The sequence runs roughly 2 minutes and 38 seconds, with 47 editorial cuts. This averages out to approximately one cut per 3.4 seconds. One thing that makes this sequence unique is the amount of special effects work. There is a life-size reproduction of the statue’s hand with the torch, a smaller mock-up of the statue, as well as matte painting effects and live action film. For a black and white sequence shot in 1942, it holds up admirably.
Hitchcock continues to hold this shot for about 9 seconds, as Kane backs Fry up to the railing, which Fry then flips over and falls. Hitchcock wanted Norman Lloyd to do his own stunt here, so it could be done without a cut. Of course when Lloyd flipped backwards over the railing, he was only a few feet from the floor, with a nice soft cushioned landing. An impressive stunt for the young actor, nonetheless.

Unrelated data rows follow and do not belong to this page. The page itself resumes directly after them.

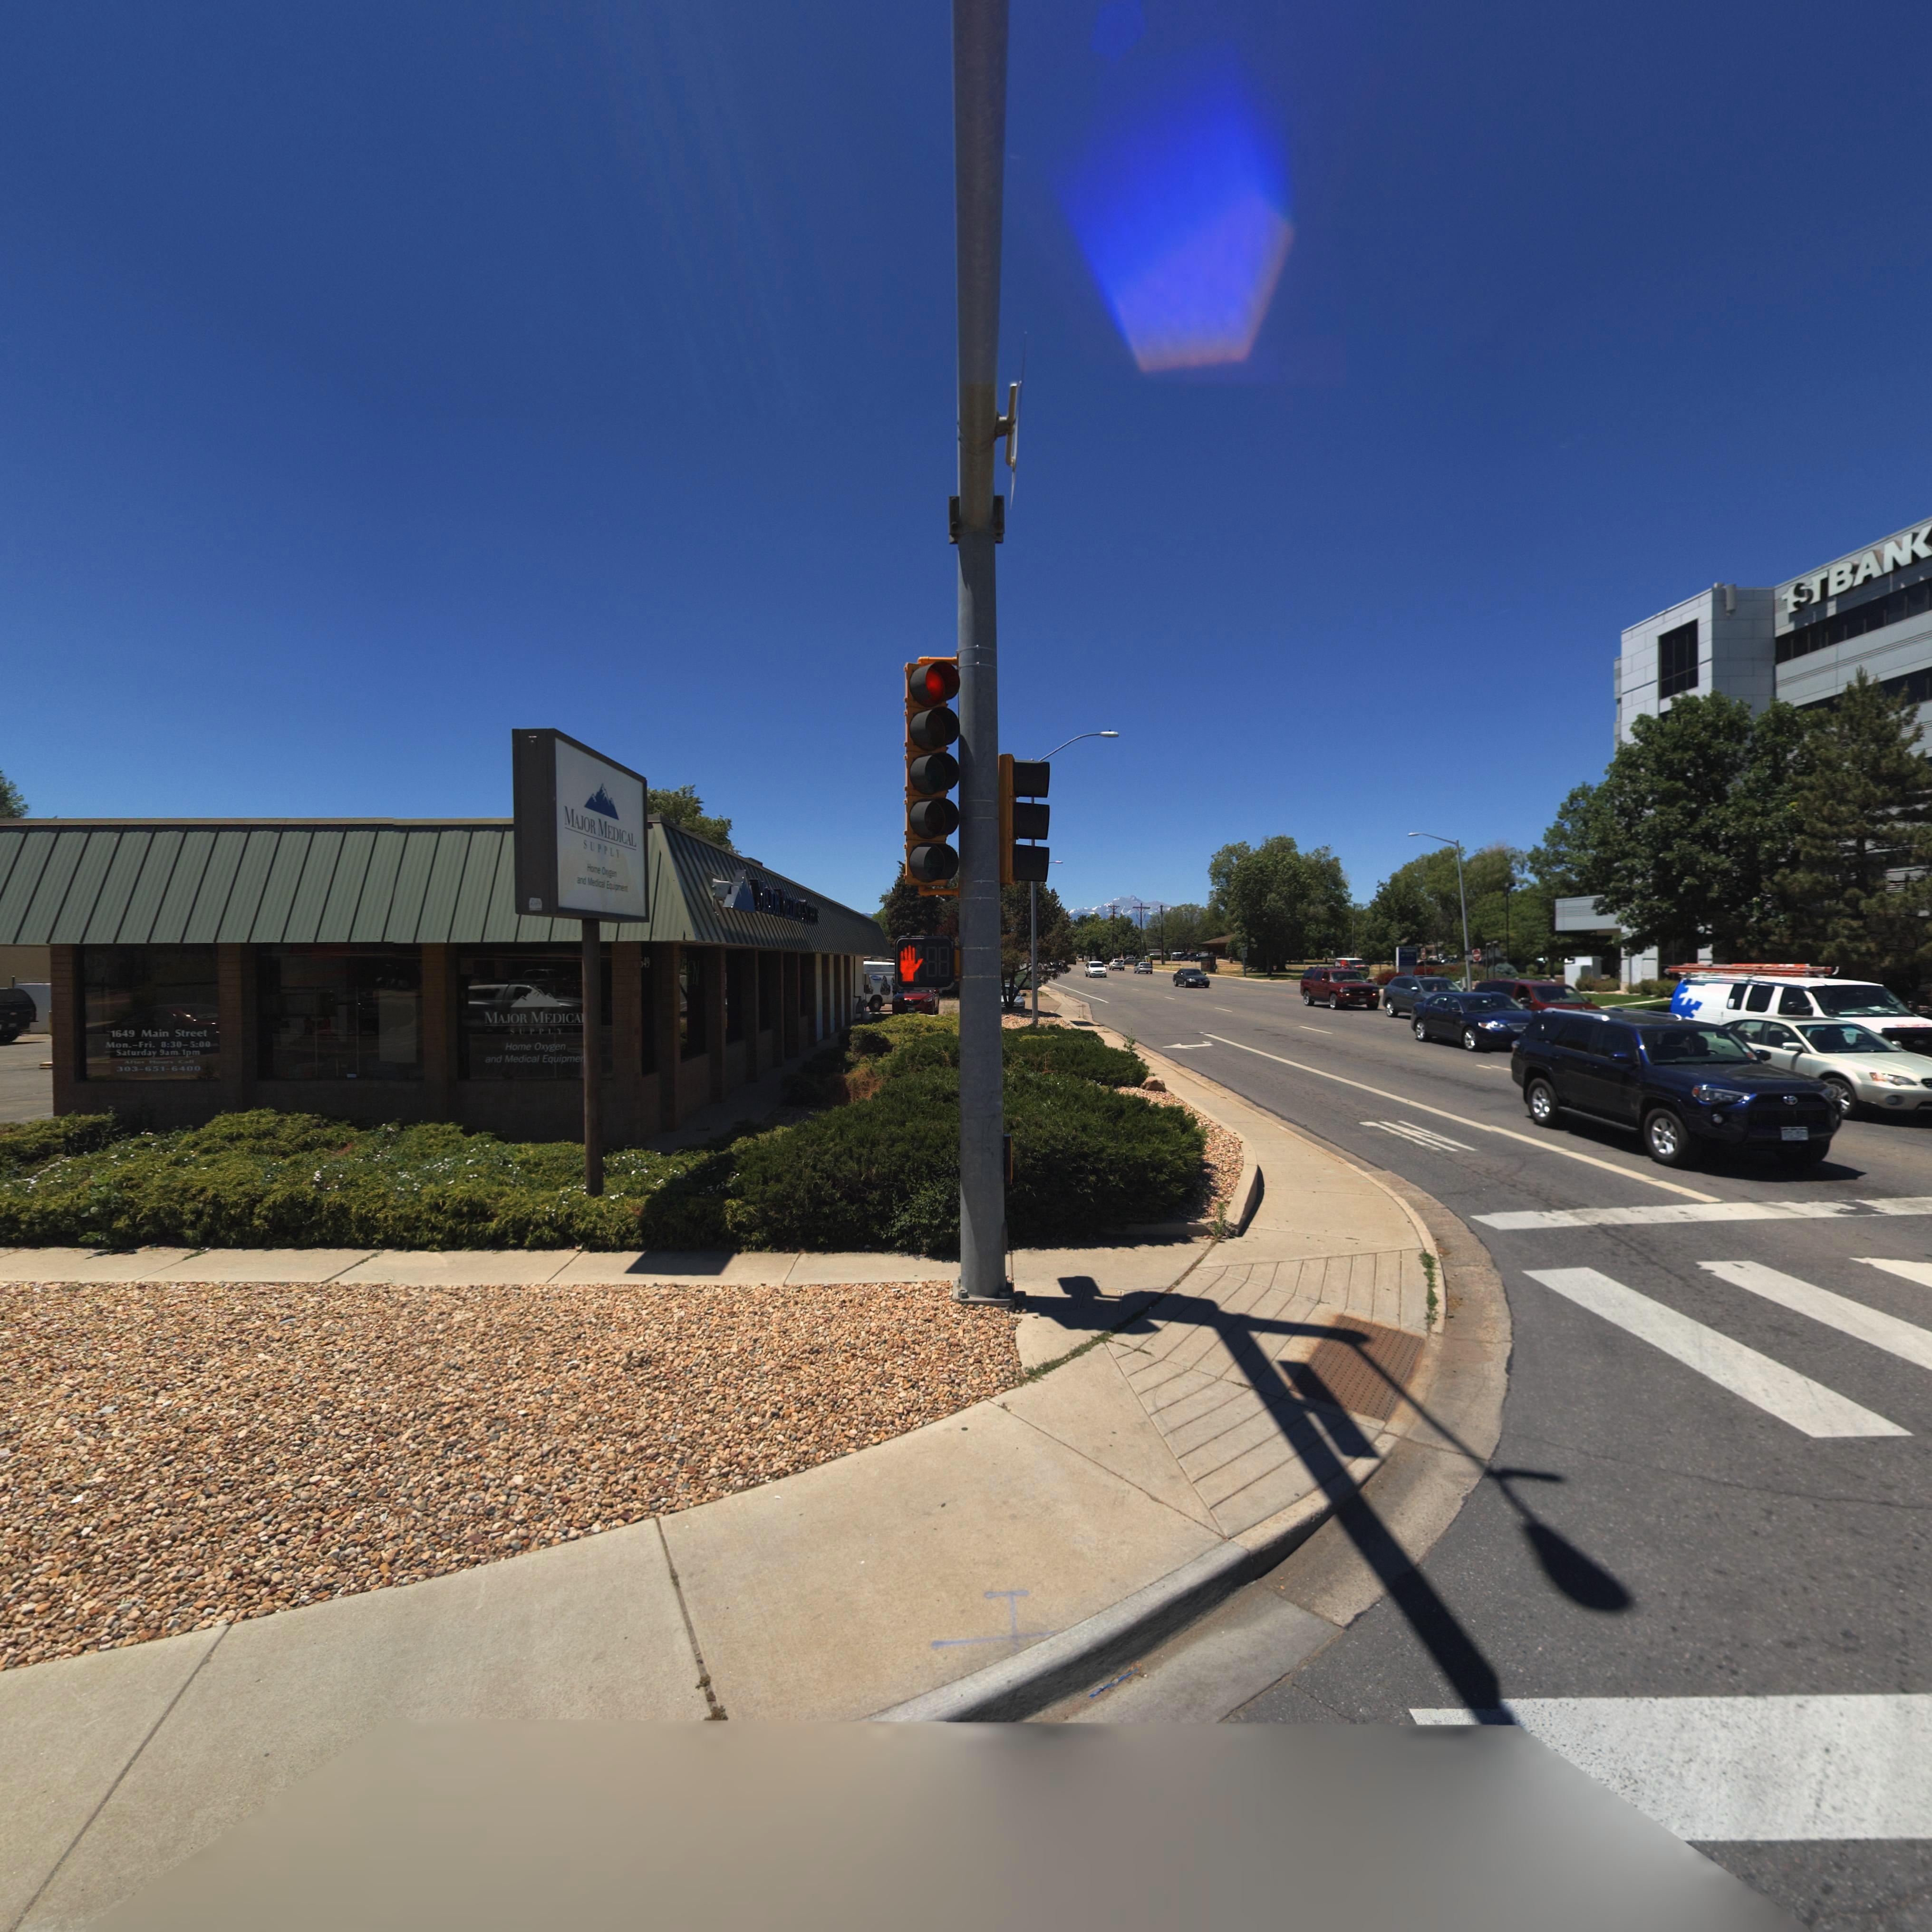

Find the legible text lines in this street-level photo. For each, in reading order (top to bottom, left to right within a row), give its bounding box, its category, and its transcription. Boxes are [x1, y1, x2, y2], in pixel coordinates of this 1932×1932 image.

[1781, 522, 1931, 614] BusinessName: 1S* BA*K
[563, 804, 637, 848] BusinessName: MAJOR MEDICAL
[583, 839, 621, 858] BusinessName: SUPPLY
[754, 876, 819, 926] BusinessName: MAJOR MEDICAL SUPPLY
[1400, 948, 1416, 953] BusinessName: 1S*****
[483, 1010, 584, 1024] BusinessName: MAJOR MEDICAL
[109, 1029, 135, 1038] StreetNumber: 1649
[141, 1029, 208, 1037] StreetName: Main Street
[510, 1027, 563, 1035] BusinessName: SUPPLY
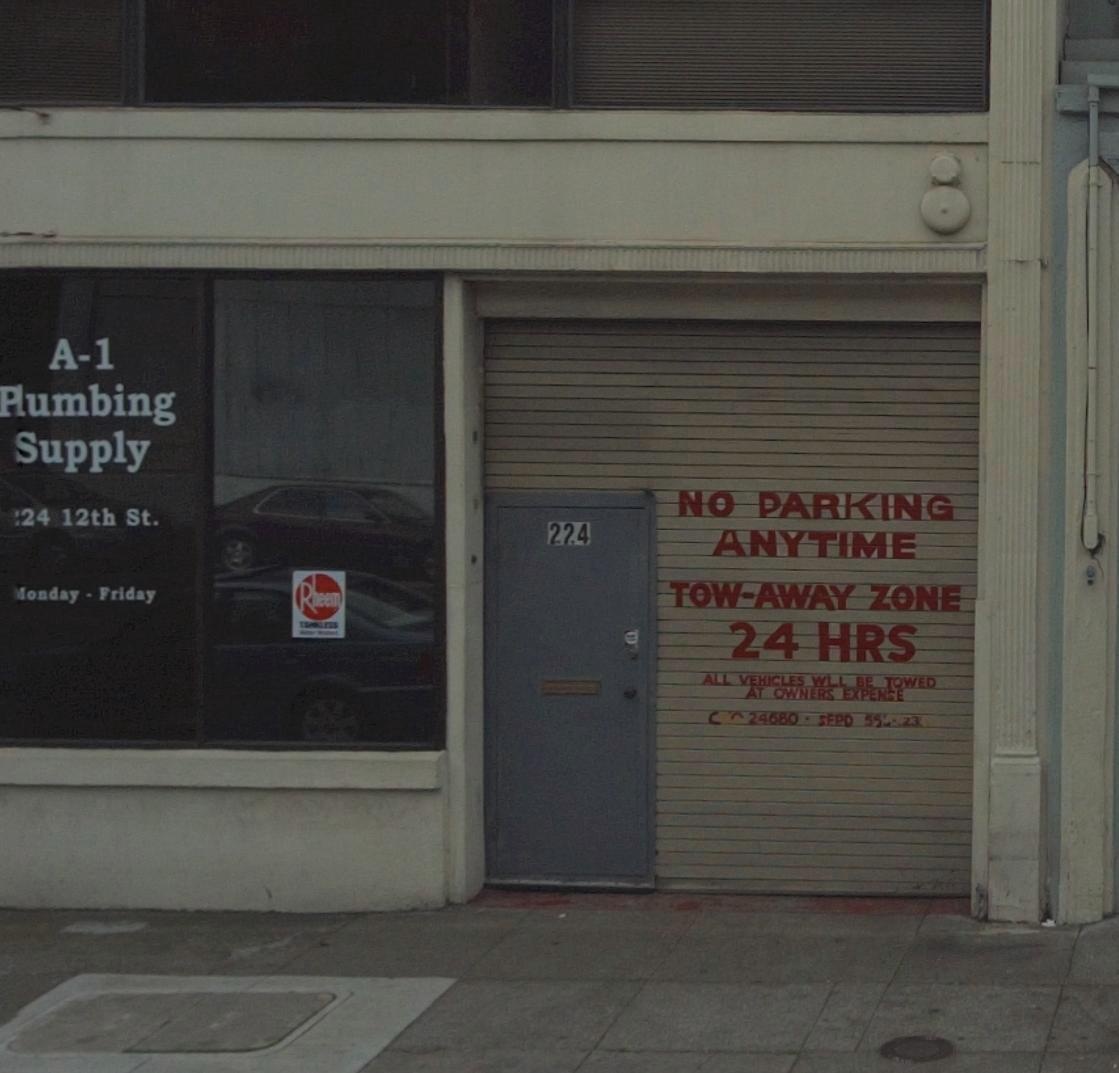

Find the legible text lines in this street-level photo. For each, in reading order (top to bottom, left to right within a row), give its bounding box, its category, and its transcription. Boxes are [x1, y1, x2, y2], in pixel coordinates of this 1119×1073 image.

Hitchcock then cuts to a long shot as Fry (now played by a stuntman) falls, grabbing on between the thumb and index finger on Lady Liberty’s hand. Hitch then cuts to a medium shot of Barry Kane looking down, followed by this shot from Kane’s POV, looking at Fry (Lloyd again) holding on precariously. This scene was shot with the hand resting on its side, so the actor could rest against it without having to literally hang on. The lower portion and base of the statue are matted in here.
Hitchcock next cuts back to Barry Kane, first in a medium shot, then a long in quick succession. Then we get this shot, which holds for about five seconds. This is what I call the God’s eye view shot. Hitchcock loved to sneak one of these shots in to most of his films. This type of shot can break camera logic (whose point of view are we supposed to be seeing?) but add to the viewer’s sense of helplessness and awe. The composite pieces of film here all blend very well together.
As Kane lowers himself down, the pace of the cutting begins to pick up a bit. Hitchcock also does something interesting here. After showing us Fry from Kane’s point of view, he all of a sudden shifts to Fry’s point of view. We are looking up at Fry’s hands holding on.
After shifting the point of view from Kane to Fry, Hitchcock is going to shift it back to Kane again. But first he is going to “reset” the POV by giving us a neutral two-shot, which lasts a brief two seconds but serves its purpose.
Hitchcock will cut away from Fry’s suit, then back to it in a series of shots. Every time he cuts away, he gives us a completely different view of the Statue, all of them emphasizing the height, as Fry’s situation becomes more precarious.
Next comes the incredibly dramatic fall, a shot of about 4 seconds, as Fry falls away from us crying “Kaaaaaaaane!” This shot was done with Norman Lloyd sitting on a custom saddle-like chair, on the floor of the studio sound stage, against a black screen (the precursor of today’s green screen). The camera pulled up from the floor to the ceiling rapidly, as Lloyd flailed his limbs, pantomiming falling. Then the shot was run in reverse with the background matted in. It holds up very well over 75 years later.
This sequence is relatively short, at just over two-and-a-half minutes, and it is thrilling from start to finish. When you break it down, you can see that each of the 47 distinct pieces of film serves a very specific purpose. Hitchcock knew exactly how to represent visually what he wanted his viewers to experience emotionally, a skill at which he would only improve over time.